Another pic of a Groovy from this forum:


----------



## Hardtails Are Better (May 4, 2005)

As a mechanic, I hate it, because it's a hassle to work on. Some modern TT bikes are the worst. We're a Fuji dealer, and building their flagship TT bike, the D6, is nightmarish, because routing the cables takes FOREVER.


----------



## malski (Aug 28, 2008)

ha didn't realize my bike was posted. 
I like the look of internals a lot. It's definitely heavier but it really cleans up the tubes and looks better than most braze ons. Internal hydraulic could be a pain having to rebleed every time though


----------



## Wolfhound Cycles (Feb 20, 2010)

Oh hell yeah, you even posted one for me!
I suppose it's plain to see that I love internal cable routing. The strange thing is that I had no intention of trying it until some customers showed interest. I basically agreed with all the reasons not to do it mentioned here. Then I tried it on my personal bike (shown above), I've been riding that bike about 5years now, and am fully sold on it, and nearly all my frames have at least one internal line.
As mentioned above, if it's not done properly things can go south pretty fast. I've found that once someone has a bad experience with it, they are never interested again, no matter who's building the bike.
For the sake of the drill, let's assume the internal conduit is built into the frame properly, no kinks and it doesn't rattle. Here's a few things I like about it:

Quieter - It can be virtually impossible to eliminate ALL housing slap w/braze-ons, with internal conduit, it's COMPLETELY silent. If you notice, the cables coming out of my frame above never even touch the paint, pretty nice bonus.

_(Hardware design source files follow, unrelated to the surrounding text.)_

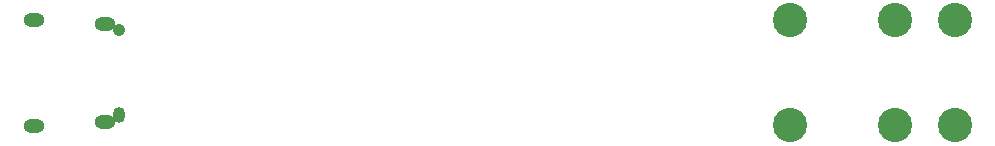
<source format=gbr>
G04 #@! TF.FileFunction,Soldermask,Bot*
%FSLAX46Y46*%
G04 Gerber Fmt 4.6, Leading zero omitted, Abs format (unit mm)*
G04 Created by KiCad (PCBNEW 4.0.7) date 04/10/18 01:40:06*
%MOMM*%
%LPD*%
G01*
G04 APERTURE LIST*
%ADD10C,0.100000*%
%ADD11O,1.800000X1.200000*%
%ADD12O,1.050000X1.350000*%
%ADD13C,1.050000*%
%ADD14C,2.900000*%
G04 APERTURE END LIST*
D10*
D11*
X118535000Y-97470000D03*
X118535000Y-105730000D03*
X112585000Y-106090000D03*
X112585000Y-97110000D03*
D12*
X119785000Y-105200000D03*
D13*
X119785000Y-98000000D03*
D14*
X176530000Y-106045000D03*
X185420000Y-97155000D03*
X185420000Y-106045000D03*
X190500000Y-106045000D03*
X190500000Y-97155000D03*
X176530000Y-97155000D03*
M02*

</source>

Longer cable life - it's a misconception that internal routing adds friction, it's actually smoother, and lasts longer, here's why: With braze-ons the housing is held tightly in 4-6 places between the handlebar and drop-out. Each one of those is a chance to put a small kink in the housing (assuming we're comparing full housing in both cases), all it takes is snagging it on something once, or someone picking up the bike carelessly. If you use zip-ties you're going to be pinching the housing in 4-6 places, internal routing pinches it nowhere.

I use 1/4" X .016 stainless tubing. In order for the procedure to work, the tubing must be bent in the most gentle of curves, far more gentle than what the cable housing will do. This pretty much forces a low friction system or it flat out won't feed through, no kinks, no pinches, the curves HAVE to be more graceful.

If you spend much time shouldering the bike, I think you'll notice a worthy advantage over having the cable stuck to the outside of the tube. Every time you pick up the bike, unless you never ever touch the cables, you're putting some amount of pressure on the housings and moving them a little here or there, with internal routing the housing is protected from this kind of thing. Running a full housing makes a closed system and keeps the cable clean for a long long time.

There is certainly a small weight penalty, no denyin that one. The closest I can figure is about 100grams per line.

I made this frame w/all internal cables, and it shifts like buttered silk.









From the builders end, I like the fact that it discourages swapping brakes/components around. Part of the allure of a custom bike is integration and streamlining, the frame should be designed around specific components, for a specific person. There should be little need for taking your bike apart and redesigning the package.

Thanks for starting this thread, I often wonder how others (builders and consumers) feel about the topic.

Fred


----------